(Images with keypoint coordinates)
-------------------------

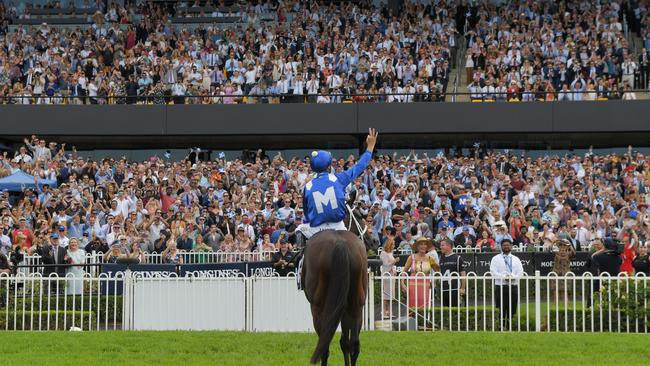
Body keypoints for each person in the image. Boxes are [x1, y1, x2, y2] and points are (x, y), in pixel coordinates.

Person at [297, 128, 378, 239]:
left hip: (315, 229)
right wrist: (370, 147)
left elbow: (307, 213)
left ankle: (300, 256)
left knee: (299, 229)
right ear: (329, 166)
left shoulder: (308, 186)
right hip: (338, 226)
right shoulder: (339, 179)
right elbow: (360, 166)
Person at [489, 239, 523, 326]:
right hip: (501, 286)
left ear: (511, 246)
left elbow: (520, 272)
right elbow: (493, 271)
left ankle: (511, 325)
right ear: (501, 246)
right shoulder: (495, 258)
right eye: (504, 245)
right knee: (501, 308)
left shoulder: (516, 259)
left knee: (513, 308)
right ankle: (500, 326)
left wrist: (513, 278)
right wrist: (504, 278)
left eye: (508, 245)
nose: (506, 247)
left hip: (513, 286)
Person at [402, 237, 440, 309]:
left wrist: (434, 282)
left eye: (425, 244)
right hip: (413, 286)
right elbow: (404, 271)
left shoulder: (430, 258)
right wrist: (402, 283)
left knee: (425, 305)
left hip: (426, 286)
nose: (423, 246)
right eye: (421, 244)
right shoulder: (411, 257)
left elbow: (438, 271)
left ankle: (425, 320)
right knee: (413, 305)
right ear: (417, 247)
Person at [438, 238, 467, 307]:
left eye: (442, 245)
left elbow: (463, 274)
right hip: (444, 289)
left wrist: (462, 288)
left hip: (455, 289)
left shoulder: (458, 258)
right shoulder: (441, 258)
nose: (440, 247)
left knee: (455, 311)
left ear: (449, 246)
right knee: (444, 311)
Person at [379, 237, 399, 318]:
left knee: (390, 295)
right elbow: (386, 264)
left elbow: (392, 265)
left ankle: (389, 312)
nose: (394, 246)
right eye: (393, 244)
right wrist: (395, 261)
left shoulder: (391, 253)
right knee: (386, 295)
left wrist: (395, 270)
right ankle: (384, 311)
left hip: (392, 276)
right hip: (386, 276)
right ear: (389, 244)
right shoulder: (383, 253)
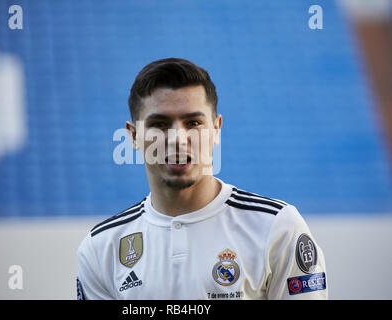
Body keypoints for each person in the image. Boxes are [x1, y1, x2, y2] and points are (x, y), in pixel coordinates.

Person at [76, 58, 327, 300]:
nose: (177, 138)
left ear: (216, 129)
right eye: (160, 124)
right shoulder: (101, 247)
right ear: (133, 136)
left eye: (193, 122)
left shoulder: (278, 228)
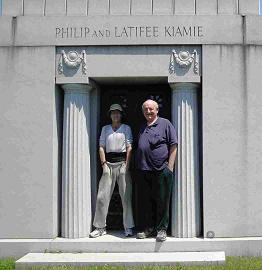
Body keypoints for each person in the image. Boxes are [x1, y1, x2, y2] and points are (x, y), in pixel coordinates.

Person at [90, 104, 134, 238]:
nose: (115, 115)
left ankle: (128, 227)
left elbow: (129, 147)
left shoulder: (126, 128)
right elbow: (101, 146)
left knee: (126, 197)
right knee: (102, 197)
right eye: (113, 113)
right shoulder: (105, 129)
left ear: (121, 115)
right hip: (108, 164)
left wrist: (126, 165)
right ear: (110, 115)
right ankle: (100, 227)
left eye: (118, 113)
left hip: (122, 163)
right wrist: (103, 164)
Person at [136, 99, 178, 242]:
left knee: (162, 201)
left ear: (157, 110)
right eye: (146, 109)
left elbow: (173, 145)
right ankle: (148, 228)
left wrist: (170, 167)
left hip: (161, 170)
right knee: (146, 201)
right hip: (144, 170)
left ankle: (161, 229)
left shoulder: (165, 124)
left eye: (151, 109)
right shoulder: (142, 126)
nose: (148, 111)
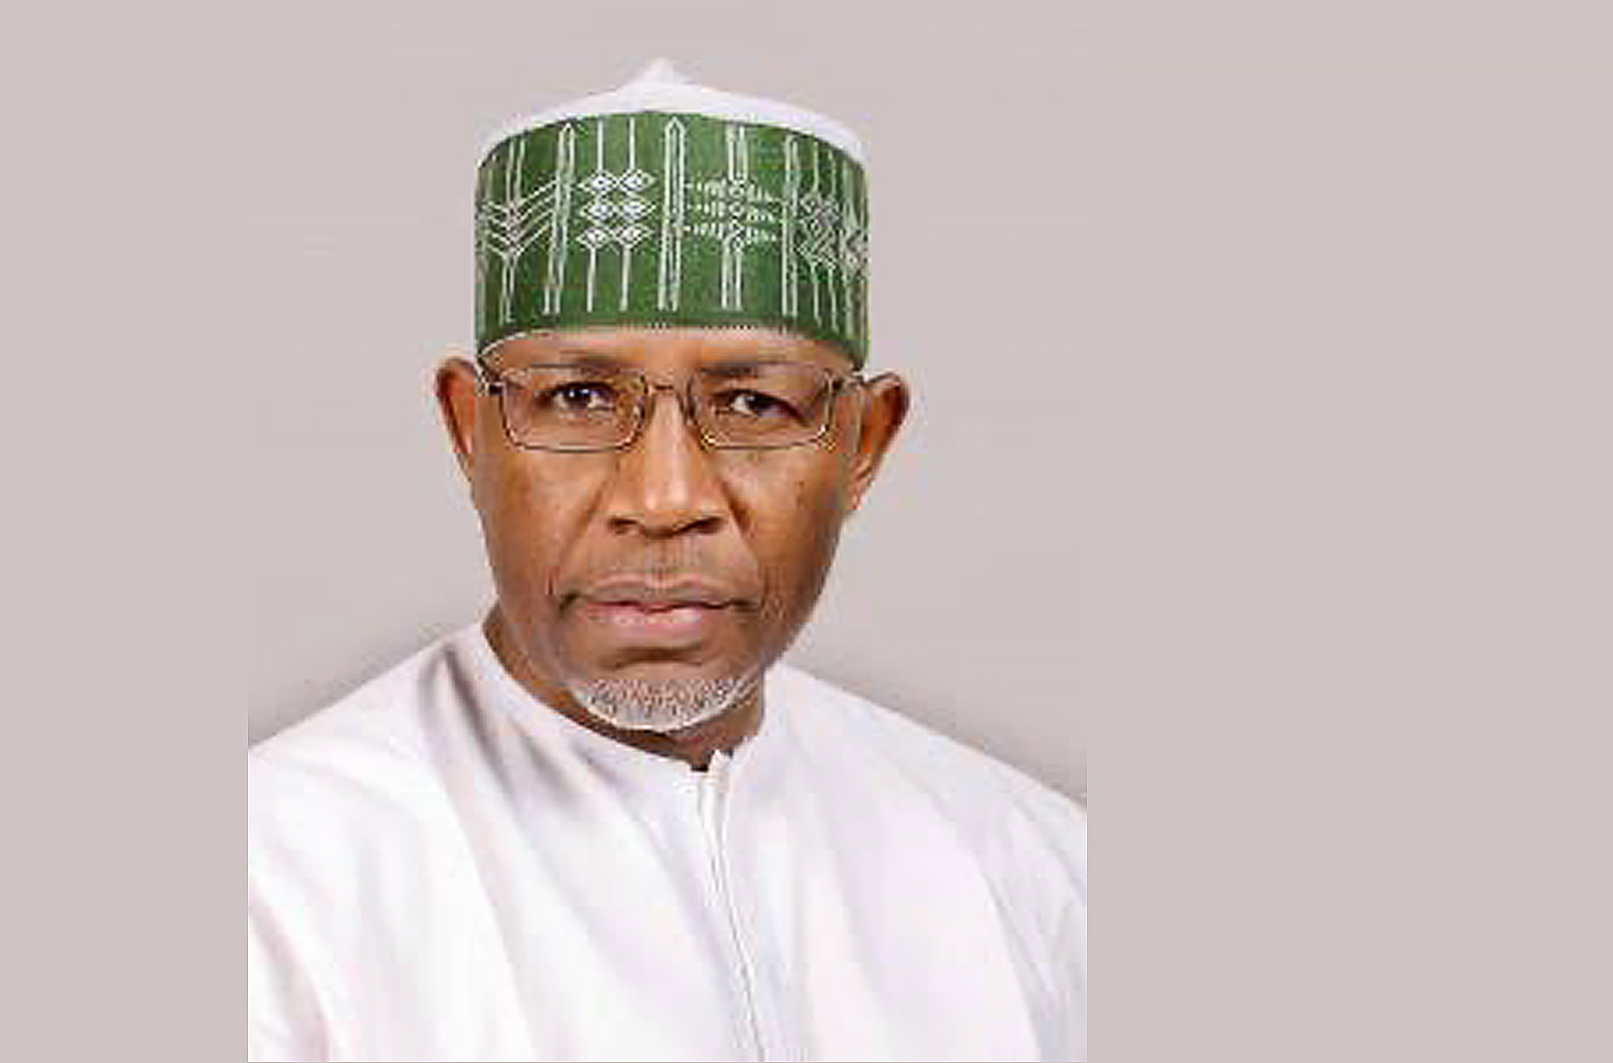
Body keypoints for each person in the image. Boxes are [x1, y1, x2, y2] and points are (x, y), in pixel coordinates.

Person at [249, 60, 1087, 1061]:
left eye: (754, 403)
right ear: (471, 431)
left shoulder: (1036, 873)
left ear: (863, 444)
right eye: (577, 398)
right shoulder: (274, 886)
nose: (663, 499)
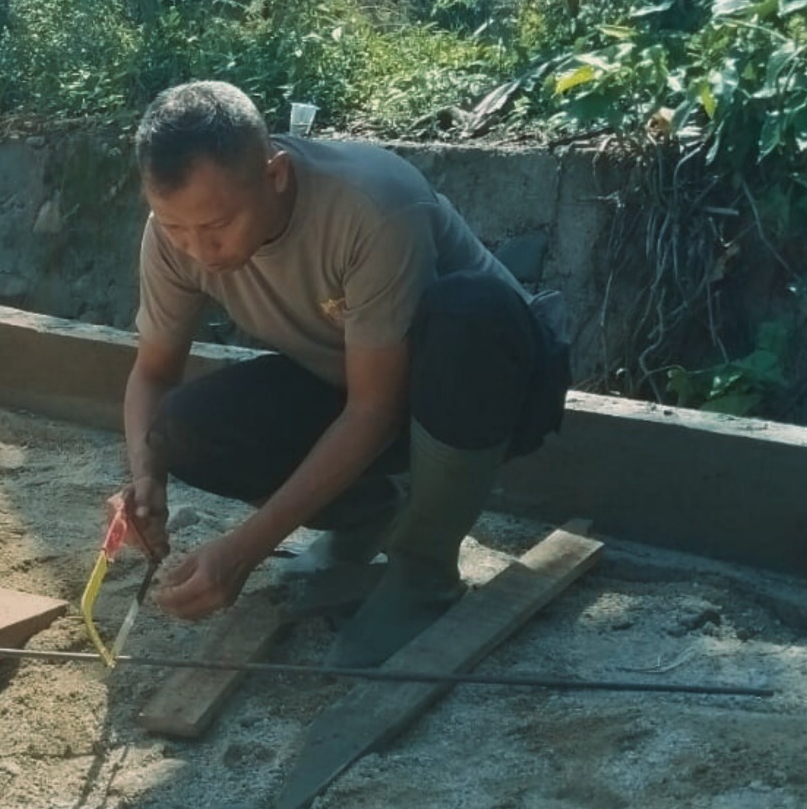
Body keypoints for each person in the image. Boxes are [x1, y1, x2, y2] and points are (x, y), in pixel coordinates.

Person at [111, 79, 568, 668]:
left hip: (492, 390)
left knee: (470, 311)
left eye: (216, 225)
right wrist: (146, 480)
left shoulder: (371, 205)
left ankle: (422, 572)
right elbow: (152, 373)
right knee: (180, 428)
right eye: (176, 229)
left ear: (274, 176)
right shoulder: (174, 236)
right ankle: (369, 515)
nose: (199, 249)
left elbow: (375, 410)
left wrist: (245, 549)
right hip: (357, 388)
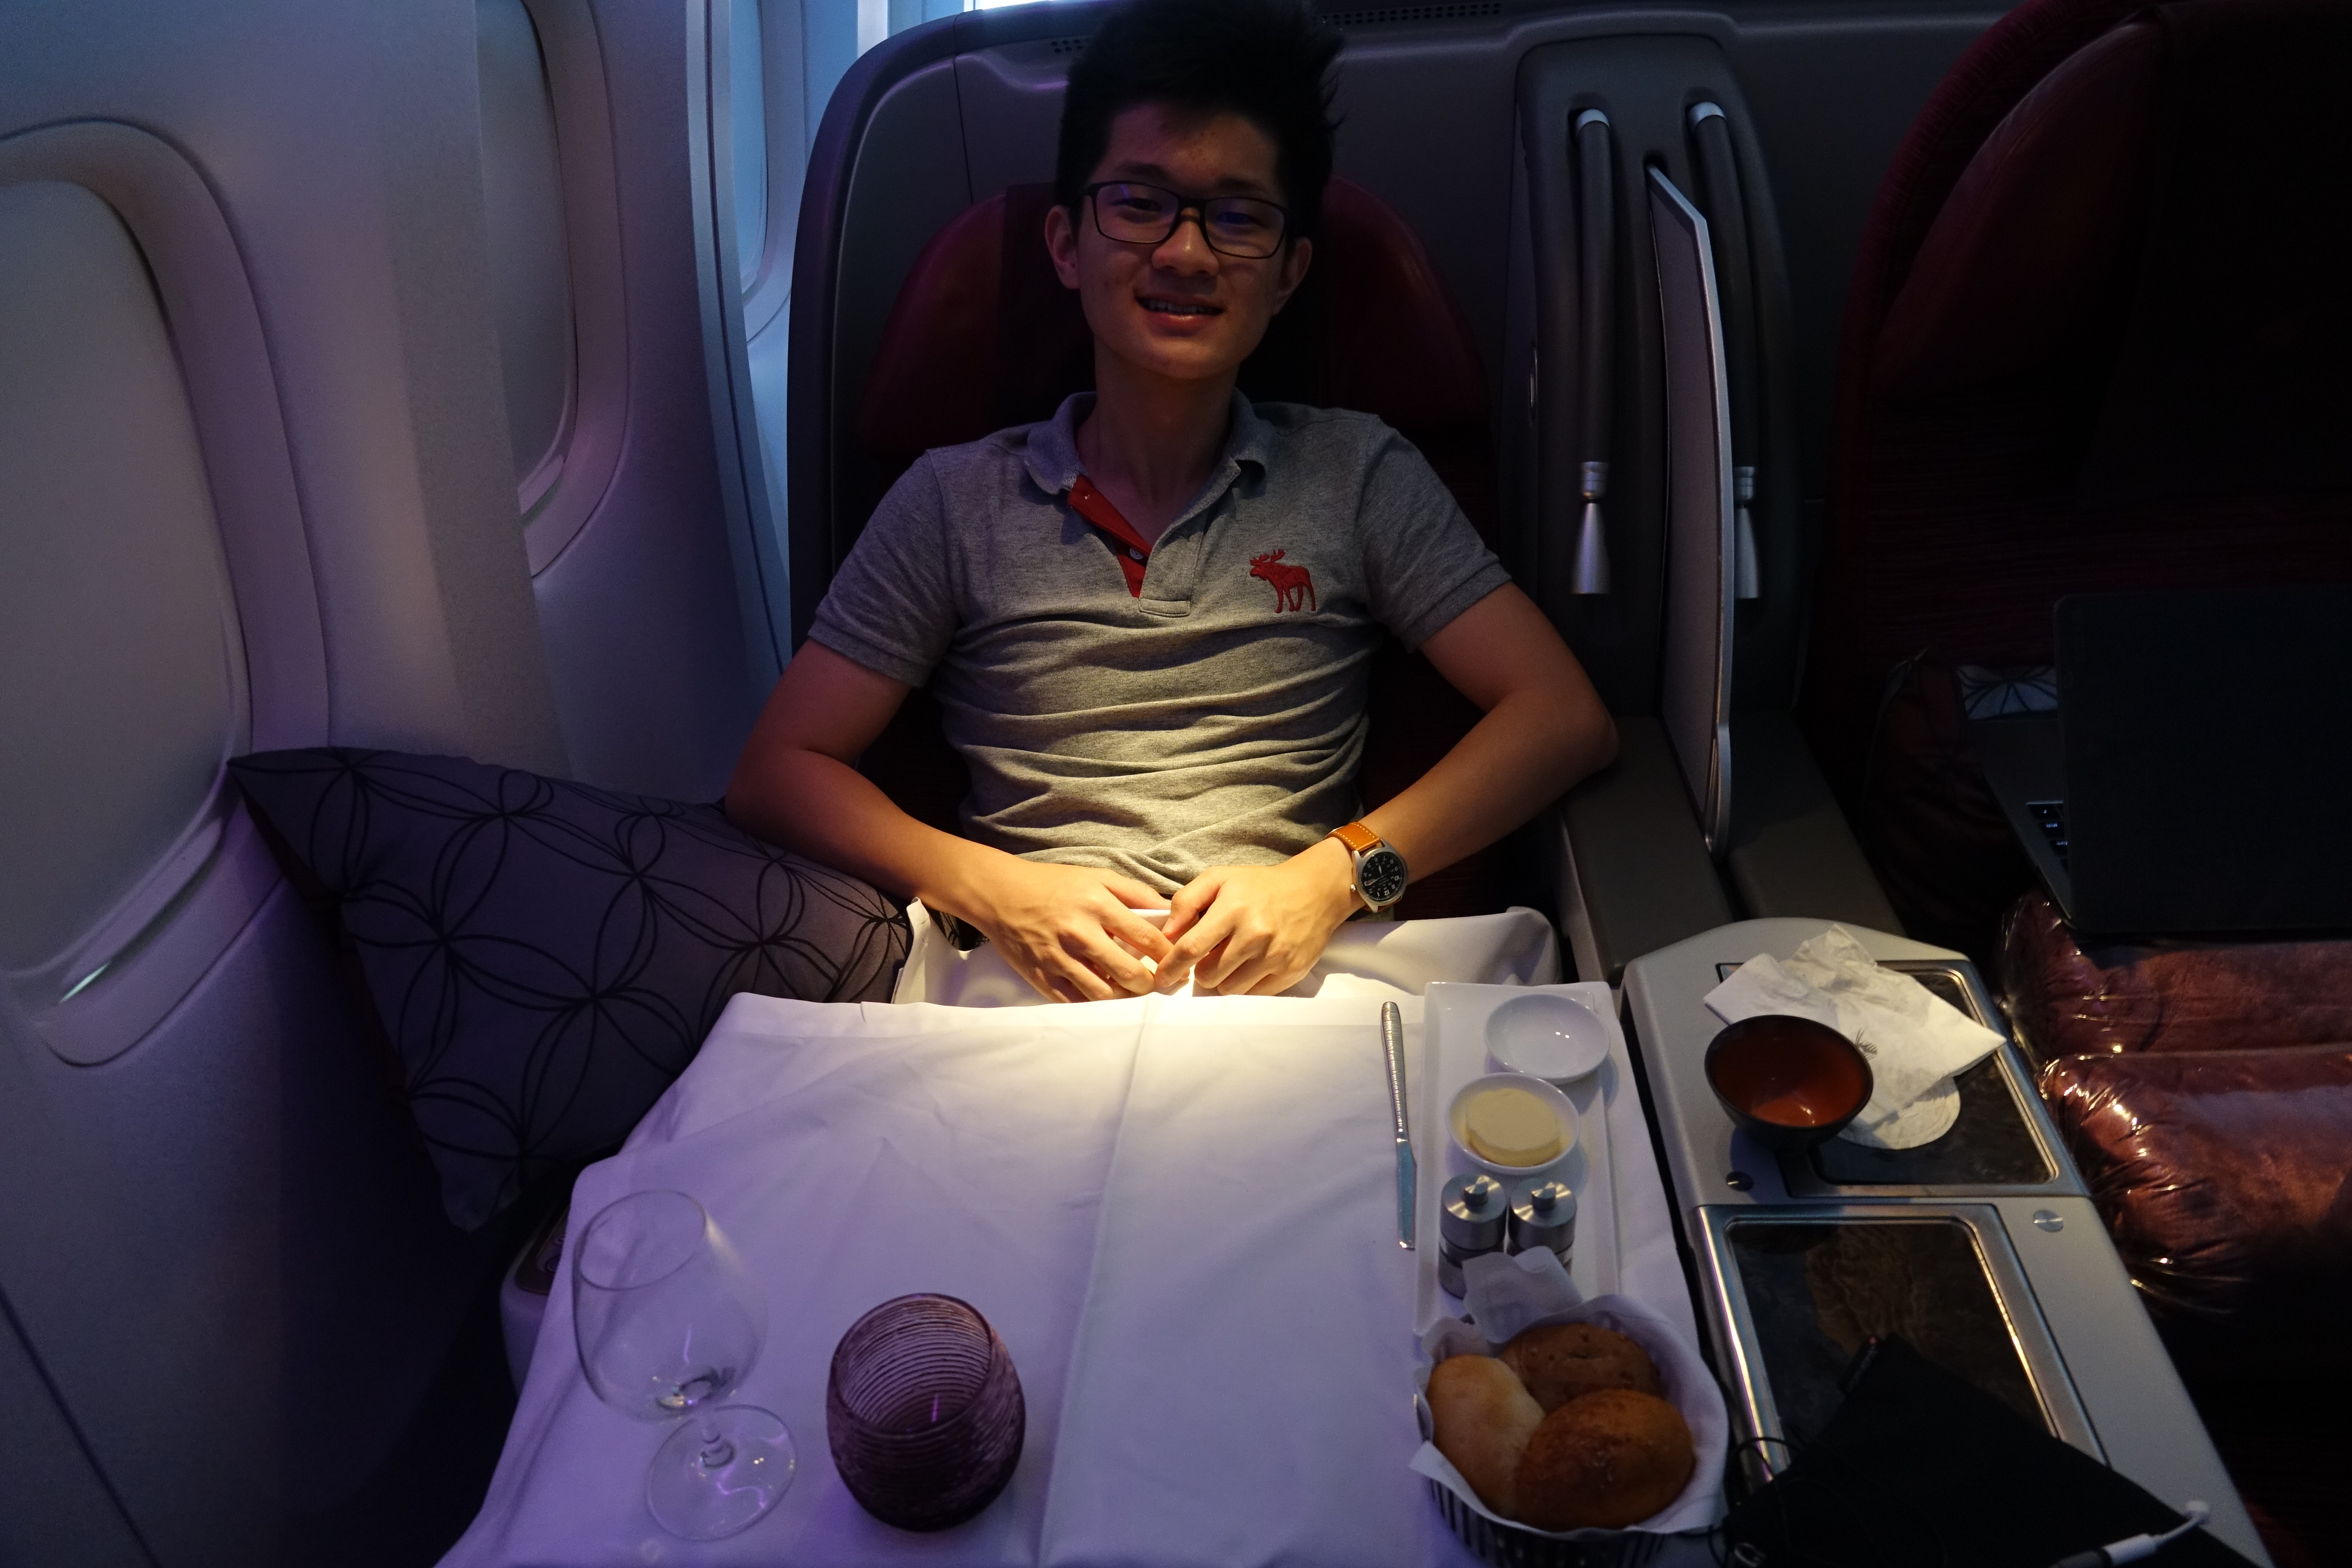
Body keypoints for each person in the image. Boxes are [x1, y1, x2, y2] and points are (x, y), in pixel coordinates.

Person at [727, 0, 1615, 1002]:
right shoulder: (953, 499)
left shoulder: (1357, 473)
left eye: (1238, 216)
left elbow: (1562, 717)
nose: (1186, 254)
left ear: (1289, 274)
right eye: (1140, 203)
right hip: (1026, 989)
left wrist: (1335, 877)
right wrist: (994, 888)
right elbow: (778, 770)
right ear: (1066, 244)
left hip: (1291, 981)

-------------------------

=== Action item ===
Would you return the entries verbatim, minus any images?

=== Result for this task ===
Body keypoints for each person in the image. Boxes are [x1, y1, x2, y2] and points are (x, y), in pixel coordinates.

Person at [297, 128, 378, 239]:
left hip: (315, 229)
right wrist: (370, 147)
left elbow: (307, 213)
left ankle: (300, 256)
left knee: (299, 229)
right ear: (329, 166)
left shoulder: (308, 186)
right hip: (338, 226)
right shoulder: (339, 179)
right elbow: (360, 166)
Person at [489, 239, 523, 326]:
right hip: (501, 286)
left ear: (511, 246)
left elbow: (520, 272)
right elbow: (493, 271)
left ankle: (511, 325)
right ear: (501, 246)
right shoulder: (495, 258)
right eye: (504, 245)
right knee: (501, 308)
left shoulder: (516, 259)
left knee: (513, 308)
right ankle: (500, 326)
left wrist: (513, 278)
right wrist: (504, 278)
left eye: (508, 245)
nose: (506, 247)
left hip: (513, 286)
Person at [402, 237, 440, 309]:
left wrist: (434, 282)
left eye: (425, 244)
right hip: (413, 286)
right elbow: (404, 271)
left shoulder: (430, 258)
right wrist: (402, 283)
left knee: (425, 305)
left hip: (426, 286)
nose: (423, 246)
right eye: (421, 244)
right shoulder: (411, 257)
left elbow: (438, 271)
left ankle: (425, 320)
right knee: (413, 305)
right ear: (417, 247)
Person at [438, 238, 467, 307]:
left eye: (442, 245)
left elbow: (463, 274)
right hip: (444, 289)
left wrist: (462, 288)
left hip: (455, 289)
left shoulder: (458, 258)
right shoulder: (441, 258)
nose: (440, 247)
left knee: (455, 311)
left ear: (449, 246)
right knee: (444, 311)
Person at [379, 237, 399, 318]:
left knee: (390, 295)
right elbow: (386, 264)
left elbow: (392, 265)
left ankle: (389, 312)
nose: (394, 246)
right eye: (393, 244)
right wrist: (395, 261)
left shoulder: (391, 253)
right knee: (386, 295)
left wrist: (395, 270)
right ankle: (384, 311)
left hip: (392, 276)
right hip: (386, 276)
right ear: (389, 244)
right shoulder: (383, 253)
Body keypoints for each person in the image. Boxes are [x1, y1, x2, y2] and points are (x, y), in pixel coordinates.

Person at [76, 58, 327, 300]:
nose: (177, 138)
left ear: (216, 129)
right eye: (160, 124)
right shoulder: (101, 247)
right ear: (133, 136)
left eye: (193, 122)
left shoulder: (278, 228)
Body keypoints for each person in the image. Boxes are [x1, y1, x2, y2] and points are (x, y), in pixel coordinates.

Person at [90, 104, 134, 238]:
nose: (115, 115)
left ankle: (128, 227)
left elbow: (129, 147)
left shoulder: (126, 128)
right elbow: (101, 146)
left knee: (126, 197)
right knee: (102, 197)
right eye: (113, 113)
right shoulder: (105, 129)
left ear: (121, 115)
right hip: (108, 164)
left wrist: (126, 165)
right ear: (110, 115)
right ankle: (100, 227)
left eye: (118, 113)
left hip: (122, 163)
right wrist: (103, 164)
Person at [136, 99, 178, 242]:
left knee: (162, 201)
left ear: (157, 110)
right eye: (146, 109)
left elbow: (173, 145)
right ankle: (148, 228)
left wrist: (170, 167)
left hip: (161, 170)
right knee: (146, 201)
right hip: (144, 170)
left ankle: (161, 229)
left shoulder: (165, 124)
left eye: (151, 109)
right shoulder: (142, 126)
nose: (148, 111)
Body keypoints for each person in the image. Boxes are [x1, y1, x2, y2] and points are (x, y), in pixel coordinates.

Person at [249, 60, 1087, 1061]:
left eye: (754, 403)
right ear: (471, 431)
left shoulder: (1036, 873)
left ear: (863, 444)
right eye: (577, 398)
right shoulder: (274, 886)
nose: (663, 499)
Body keypoints for each person in the image. Boxes are [x1, y1, x2, y2] and points are (x, y), in pixel coordinates.

Person at [111, 79, 568, 668]:
left hip: (492, 390)
left knee: (470, 311)
left eye: (216, 225)
right wrist: (146, 480)
left shoulder: (371, 205)
left ankle: (422, 572)
right elbow: (152, 373)
right knee: (180, 428)
right eye: (176, 229)
left ear: (274, 176)
right shoulder: (174, 236)
right ankle: (369, 515)
nose: (199, 249)
left elbow: (375, 410)
left wrist: (245, 549)
right hip: (357, 388)
Body keypoints for each person in the image. Boxes are [x1, y1, x2, y2] and points are (x, y), in pixel coordinates.

Person at [727, 0, 1615, 1002]:
right shoulder: (953, 499)
left shoulder: (1357, 473)
left eye: (1238, 216)
left elbow: (1562, 717)
nose: (1186, 254)
left ear: (1289, 274)
right eye: (1140, 203)
right hip: (1026, 989)
left wrist: (1335, 877)
right wrist: (994, 888)
right elbow: (778, 770)
right ear: (1066, 244)
left hip: (1291, 981)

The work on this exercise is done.